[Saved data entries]
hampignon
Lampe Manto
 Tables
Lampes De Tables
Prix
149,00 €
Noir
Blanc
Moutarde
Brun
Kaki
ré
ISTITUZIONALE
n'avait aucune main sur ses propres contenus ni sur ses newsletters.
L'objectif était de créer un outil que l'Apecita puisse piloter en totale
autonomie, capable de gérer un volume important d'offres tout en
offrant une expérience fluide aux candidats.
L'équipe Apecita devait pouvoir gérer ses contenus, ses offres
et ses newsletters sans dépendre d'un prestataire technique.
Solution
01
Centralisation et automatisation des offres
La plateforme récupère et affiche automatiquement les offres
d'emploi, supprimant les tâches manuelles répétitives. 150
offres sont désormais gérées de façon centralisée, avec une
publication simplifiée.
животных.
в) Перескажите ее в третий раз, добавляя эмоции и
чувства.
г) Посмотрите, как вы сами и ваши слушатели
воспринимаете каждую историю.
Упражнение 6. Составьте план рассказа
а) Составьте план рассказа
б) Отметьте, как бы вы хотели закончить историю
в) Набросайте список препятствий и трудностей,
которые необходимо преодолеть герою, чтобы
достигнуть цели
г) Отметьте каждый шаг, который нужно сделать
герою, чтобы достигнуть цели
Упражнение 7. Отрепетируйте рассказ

# [About this task]
When the entries above show the word "Упражнение" in a line, copy that line out.

# [Output for this exercise]
Упражнение 6. Составьте план рассказа
Упражнение 7. Отрепетируйте рассказ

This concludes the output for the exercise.